It was a failure of style, gameplay and quality.
Style because they fucked it up following the technology too much -- although no-one can blame them, as it's taken a good long while for developers to realise that the overall visual impression is a thing in itself and not necessarily linked to technology, and at that time the technology was what everyone was chasing. The limitations a 2d engine presented were certainly less harmful to Blood's excessive style than the limitations of a 3d engine in the Blood 2 era though. Blurry textures, low poly models and shitty particle effects. Polygonal explosions too, YECH. I'd hoped that Quake 2 would be the example that put everyone else off doing explosions this way forever.
Gameplay primarily because of the lacklustre weapons, pathetic explosions, high proportion of dull levels and rubbish enemies. The horrible physics of that generation of the Lithtech engine didn't help either. Gone was the bounciness and fluidity of the Build engine movement, in was this horrible sudden stop deceleration and abjectly unfun gravity acceleration of that generation of the Lithtech engine. No One Lives Forever got away with the horror of movement physics on then present-day Lithtech, mainly because it was a much slower game, but the fast paced combat of Blood 2 put the engine's weakest cards on the centre of the table at all times.
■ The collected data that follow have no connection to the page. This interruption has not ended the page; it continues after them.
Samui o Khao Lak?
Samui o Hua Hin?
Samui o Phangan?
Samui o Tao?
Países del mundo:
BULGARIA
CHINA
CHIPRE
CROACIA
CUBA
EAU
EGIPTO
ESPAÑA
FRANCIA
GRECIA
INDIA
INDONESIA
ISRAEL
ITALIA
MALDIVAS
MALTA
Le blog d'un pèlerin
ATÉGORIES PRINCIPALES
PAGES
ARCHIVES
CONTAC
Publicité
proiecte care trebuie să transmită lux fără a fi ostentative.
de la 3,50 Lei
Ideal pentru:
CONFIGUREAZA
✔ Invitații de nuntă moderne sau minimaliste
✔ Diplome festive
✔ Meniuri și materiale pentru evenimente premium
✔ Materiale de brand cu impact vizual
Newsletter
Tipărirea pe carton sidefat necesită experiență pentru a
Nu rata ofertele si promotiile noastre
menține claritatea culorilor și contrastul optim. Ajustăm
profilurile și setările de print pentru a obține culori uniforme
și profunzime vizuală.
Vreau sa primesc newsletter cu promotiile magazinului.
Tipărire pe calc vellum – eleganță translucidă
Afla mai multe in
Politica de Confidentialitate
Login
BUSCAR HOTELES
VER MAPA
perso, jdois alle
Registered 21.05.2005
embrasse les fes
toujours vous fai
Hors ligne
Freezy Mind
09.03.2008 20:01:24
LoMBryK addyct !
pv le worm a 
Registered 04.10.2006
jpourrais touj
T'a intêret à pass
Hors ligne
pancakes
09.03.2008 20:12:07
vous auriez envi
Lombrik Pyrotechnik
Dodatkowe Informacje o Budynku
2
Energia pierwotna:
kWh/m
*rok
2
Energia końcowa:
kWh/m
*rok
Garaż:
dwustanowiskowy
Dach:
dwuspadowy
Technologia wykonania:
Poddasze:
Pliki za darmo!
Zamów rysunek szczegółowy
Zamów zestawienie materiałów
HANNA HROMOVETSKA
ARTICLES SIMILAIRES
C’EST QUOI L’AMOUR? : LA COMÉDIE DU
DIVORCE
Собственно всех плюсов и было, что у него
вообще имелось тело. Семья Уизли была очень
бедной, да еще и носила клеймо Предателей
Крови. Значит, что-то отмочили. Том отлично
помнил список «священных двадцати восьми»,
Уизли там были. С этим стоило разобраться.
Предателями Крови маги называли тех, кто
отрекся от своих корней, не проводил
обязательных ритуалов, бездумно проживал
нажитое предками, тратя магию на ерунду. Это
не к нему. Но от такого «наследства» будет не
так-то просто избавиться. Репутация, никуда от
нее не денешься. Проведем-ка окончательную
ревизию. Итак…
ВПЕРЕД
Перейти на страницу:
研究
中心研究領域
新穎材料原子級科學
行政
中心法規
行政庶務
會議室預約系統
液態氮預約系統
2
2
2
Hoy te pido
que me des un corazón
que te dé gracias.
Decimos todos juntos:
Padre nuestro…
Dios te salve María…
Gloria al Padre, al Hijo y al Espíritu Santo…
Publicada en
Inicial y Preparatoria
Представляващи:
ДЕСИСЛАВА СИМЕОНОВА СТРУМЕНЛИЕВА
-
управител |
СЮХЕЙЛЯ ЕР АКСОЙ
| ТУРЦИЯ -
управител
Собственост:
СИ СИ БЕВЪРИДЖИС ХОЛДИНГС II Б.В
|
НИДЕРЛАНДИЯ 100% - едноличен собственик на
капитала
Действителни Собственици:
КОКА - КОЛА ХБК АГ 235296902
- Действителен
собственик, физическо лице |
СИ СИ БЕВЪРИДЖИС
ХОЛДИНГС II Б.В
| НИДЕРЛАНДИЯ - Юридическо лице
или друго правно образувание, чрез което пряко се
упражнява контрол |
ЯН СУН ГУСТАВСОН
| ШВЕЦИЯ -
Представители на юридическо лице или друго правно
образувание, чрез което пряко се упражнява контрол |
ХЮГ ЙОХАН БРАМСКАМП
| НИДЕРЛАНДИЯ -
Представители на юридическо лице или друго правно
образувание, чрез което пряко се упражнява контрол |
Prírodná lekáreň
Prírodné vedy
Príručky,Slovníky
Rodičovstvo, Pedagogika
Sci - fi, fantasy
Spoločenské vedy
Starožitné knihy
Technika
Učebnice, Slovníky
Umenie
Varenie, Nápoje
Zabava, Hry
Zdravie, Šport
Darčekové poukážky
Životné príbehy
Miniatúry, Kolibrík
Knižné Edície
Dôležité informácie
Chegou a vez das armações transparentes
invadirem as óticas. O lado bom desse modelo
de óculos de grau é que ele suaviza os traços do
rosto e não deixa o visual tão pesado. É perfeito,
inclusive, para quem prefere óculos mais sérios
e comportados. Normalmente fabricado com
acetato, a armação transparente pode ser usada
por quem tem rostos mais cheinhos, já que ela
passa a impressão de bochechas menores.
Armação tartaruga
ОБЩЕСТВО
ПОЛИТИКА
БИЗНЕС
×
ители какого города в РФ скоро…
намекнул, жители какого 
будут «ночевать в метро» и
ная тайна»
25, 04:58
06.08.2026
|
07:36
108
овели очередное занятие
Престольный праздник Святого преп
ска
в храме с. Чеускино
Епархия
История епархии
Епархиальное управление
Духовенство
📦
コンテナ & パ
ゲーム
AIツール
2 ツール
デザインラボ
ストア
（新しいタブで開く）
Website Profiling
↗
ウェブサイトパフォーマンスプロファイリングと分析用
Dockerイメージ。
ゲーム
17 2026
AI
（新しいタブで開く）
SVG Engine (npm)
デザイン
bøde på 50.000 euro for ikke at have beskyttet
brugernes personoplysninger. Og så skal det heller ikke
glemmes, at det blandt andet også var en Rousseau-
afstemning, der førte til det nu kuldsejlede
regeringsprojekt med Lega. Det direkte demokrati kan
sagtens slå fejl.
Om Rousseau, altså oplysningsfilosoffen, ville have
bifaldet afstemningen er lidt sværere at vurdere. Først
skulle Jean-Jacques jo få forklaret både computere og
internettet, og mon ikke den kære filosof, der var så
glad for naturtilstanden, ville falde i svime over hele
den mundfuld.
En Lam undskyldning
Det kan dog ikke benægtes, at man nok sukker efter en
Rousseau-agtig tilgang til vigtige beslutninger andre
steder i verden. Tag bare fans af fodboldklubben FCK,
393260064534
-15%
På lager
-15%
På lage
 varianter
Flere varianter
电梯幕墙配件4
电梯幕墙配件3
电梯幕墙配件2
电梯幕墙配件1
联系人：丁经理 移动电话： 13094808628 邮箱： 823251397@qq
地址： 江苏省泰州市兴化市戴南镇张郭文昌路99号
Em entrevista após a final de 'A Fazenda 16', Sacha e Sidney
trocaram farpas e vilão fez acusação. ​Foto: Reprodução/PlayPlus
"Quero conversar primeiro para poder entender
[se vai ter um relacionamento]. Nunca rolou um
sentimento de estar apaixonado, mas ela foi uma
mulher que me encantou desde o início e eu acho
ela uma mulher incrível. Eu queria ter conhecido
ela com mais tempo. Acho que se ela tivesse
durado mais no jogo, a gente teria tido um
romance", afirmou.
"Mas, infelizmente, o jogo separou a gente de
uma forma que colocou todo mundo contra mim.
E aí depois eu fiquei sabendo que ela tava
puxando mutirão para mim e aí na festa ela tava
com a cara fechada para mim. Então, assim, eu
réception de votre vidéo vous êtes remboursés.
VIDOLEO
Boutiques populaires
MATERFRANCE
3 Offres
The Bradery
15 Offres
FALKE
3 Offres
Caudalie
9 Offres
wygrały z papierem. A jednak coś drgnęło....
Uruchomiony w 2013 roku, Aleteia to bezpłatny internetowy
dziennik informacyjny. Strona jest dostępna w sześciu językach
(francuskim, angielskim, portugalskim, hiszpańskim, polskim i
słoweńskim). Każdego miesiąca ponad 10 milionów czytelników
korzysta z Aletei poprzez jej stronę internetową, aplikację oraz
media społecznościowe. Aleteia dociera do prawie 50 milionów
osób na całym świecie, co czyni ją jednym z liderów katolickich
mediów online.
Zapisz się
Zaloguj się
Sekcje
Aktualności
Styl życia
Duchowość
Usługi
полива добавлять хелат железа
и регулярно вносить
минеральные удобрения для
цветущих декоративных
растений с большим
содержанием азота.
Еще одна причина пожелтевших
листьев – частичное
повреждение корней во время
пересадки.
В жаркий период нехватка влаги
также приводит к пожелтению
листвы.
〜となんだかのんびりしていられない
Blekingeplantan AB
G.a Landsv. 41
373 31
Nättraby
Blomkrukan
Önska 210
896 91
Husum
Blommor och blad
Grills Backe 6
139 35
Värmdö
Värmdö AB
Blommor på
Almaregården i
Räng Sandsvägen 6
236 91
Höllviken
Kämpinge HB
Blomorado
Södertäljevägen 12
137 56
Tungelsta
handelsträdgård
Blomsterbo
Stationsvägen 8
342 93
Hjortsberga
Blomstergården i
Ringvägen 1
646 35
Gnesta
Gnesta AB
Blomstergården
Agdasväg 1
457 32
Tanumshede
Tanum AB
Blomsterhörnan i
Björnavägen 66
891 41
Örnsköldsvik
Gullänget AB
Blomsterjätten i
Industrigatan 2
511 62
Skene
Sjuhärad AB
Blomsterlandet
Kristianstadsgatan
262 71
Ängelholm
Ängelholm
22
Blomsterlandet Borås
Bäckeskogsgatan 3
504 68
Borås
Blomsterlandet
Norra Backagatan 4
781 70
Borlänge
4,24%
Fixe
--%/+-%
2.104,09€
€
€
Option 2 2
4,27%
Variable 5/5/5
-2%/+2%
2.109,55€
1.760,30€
Quality. Well, I dunno, I just remember there being tons of annoying little bugs and lots of enemies getting stuck. I mean, enemies in any of the old shooters are stupid, but the one thing they've got going for them that is zero pathfinding or not, they at least keep MOVING. Blood goes one further than this, I've noticed, where the AI seem to change direction if their current push is giving them no joy. Blood 2, on the other hand, was stuck demon city.
Not good then, and even worse when it was my most anticipated game at that point.